Une importante réforme de l’autorité parentale a eu lieu en 2002 (loi du 4 mars 2002). L’article 371 du Code civil é été laissé dans son état d’origine : « L’enfant, à tout âge, doit honneur et respect à ses père et mère. » La majorité ne met nullement fin, par conséquent, à ces obligations. L’essentiel de la réforme a consisté en une redéfinition de l’autorité parentale, dont le contenu a été approfondi et les modalités précisées. L’article 371-1 du Code civil définit dorénavant l’autorité parentale comme « un ensemble de droits et de devoirs ayant pour finalité l’intérêt de l’enfant » ; elle « appartient aux père et mère jusqu’à la majorité ou l’émancipation de l’enfant » ; elle vise « à le protéger dans sa sécurité, sa santé et sa moralité » ; à « assurer son éducation et permettre son développement, dans le respect dû à sa personne » ; il est enfin stipulé que « les parents associent l’enfant aux décisions qui le concernent, selon son âge et son degré de maturité ».*

Deux remarques.

D’une part, dans une première rédaction, l’assemblée nationale avait écrit que c’était l’intérêt de l’enfant qui fondait l’autorité parentale - bévue qui aurait pu être lourde de conséquences. Après une intervention, lors de leur audition au sénat par le rapporteur Laurent Béteille, de l’UNAF- intervention aussi énergique que didactique -, le parlement, à l’initiiative de L. Béteille reprise par Marc Dolez à l’assemblée, a reconnu son erreur et salué en séance cette clarification qu’elle attendait : c’est le fait d’être parents, la filiation une fois établie, donc les auteurs de l’enfant, qui confère l’autorité parentale, et celle-ci a pour finalité l’intérêt de l’enfant. CQFD.

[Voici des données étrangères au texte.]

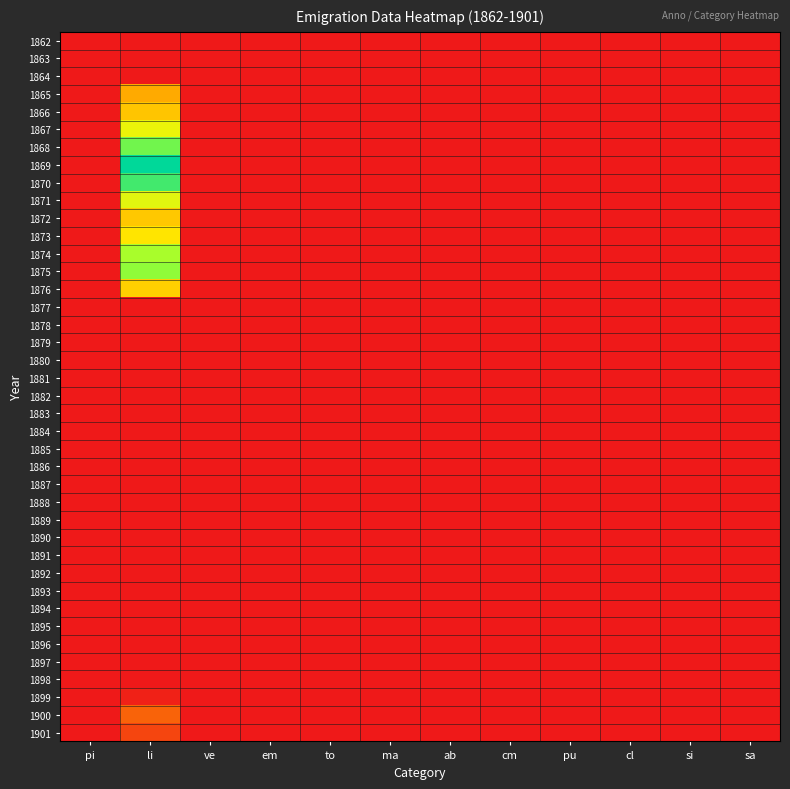

What is the greatest value displayed?

79214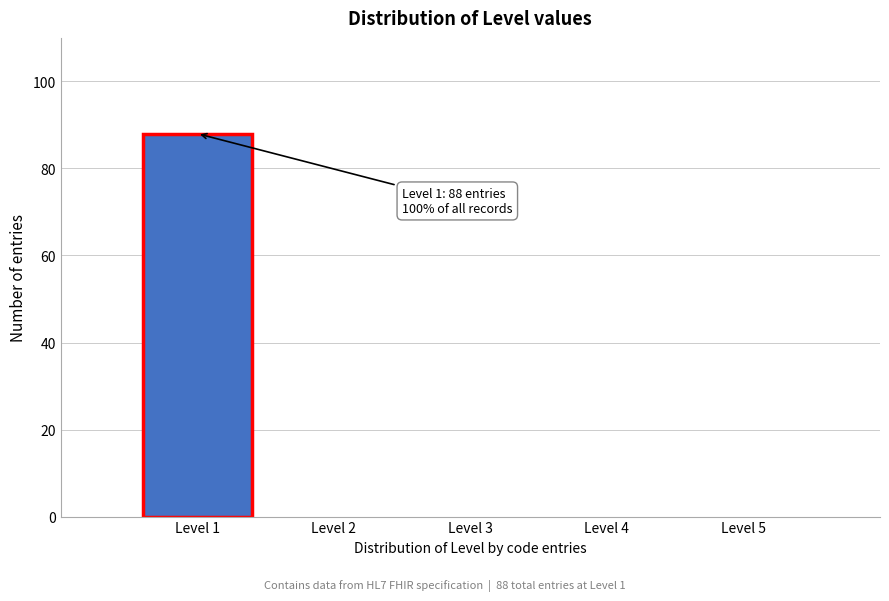

Reading left to right, what are all the values shown in this chart?

Level 1=88	Level 2=0	Level 3=0	Level 4=0	Level 5=0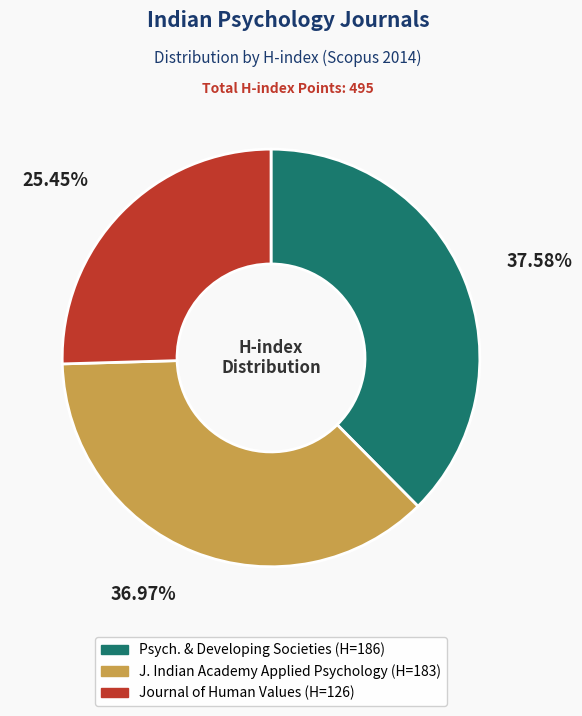

How many segments does this pie chart have?

3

D’autre part, l’exercice de l’autorité, signe des temps, ne peut plus se dispenser d’associer aux décisions les sujets de ces dernières.

D’où ces deux difficultés : comment juger de l’intérêt de l’enfant ? Et comment l’associer aux décisions ? Comment résoudre un conflit ? Associer l’enfant aux décisions n’implique pas de se rendre aux avis du sujet de la décision : sinon, c’est que l’autorité sur sa vie lui a été transférée. Transférer précocement aux enfants l’autorité sur leur vie est non seulement un leurre, mais les priver de leur enfance et inverser le processus d’autonomisation : les enfants indépendants trop tôt font les enfants et les adultes dépendants plus tard.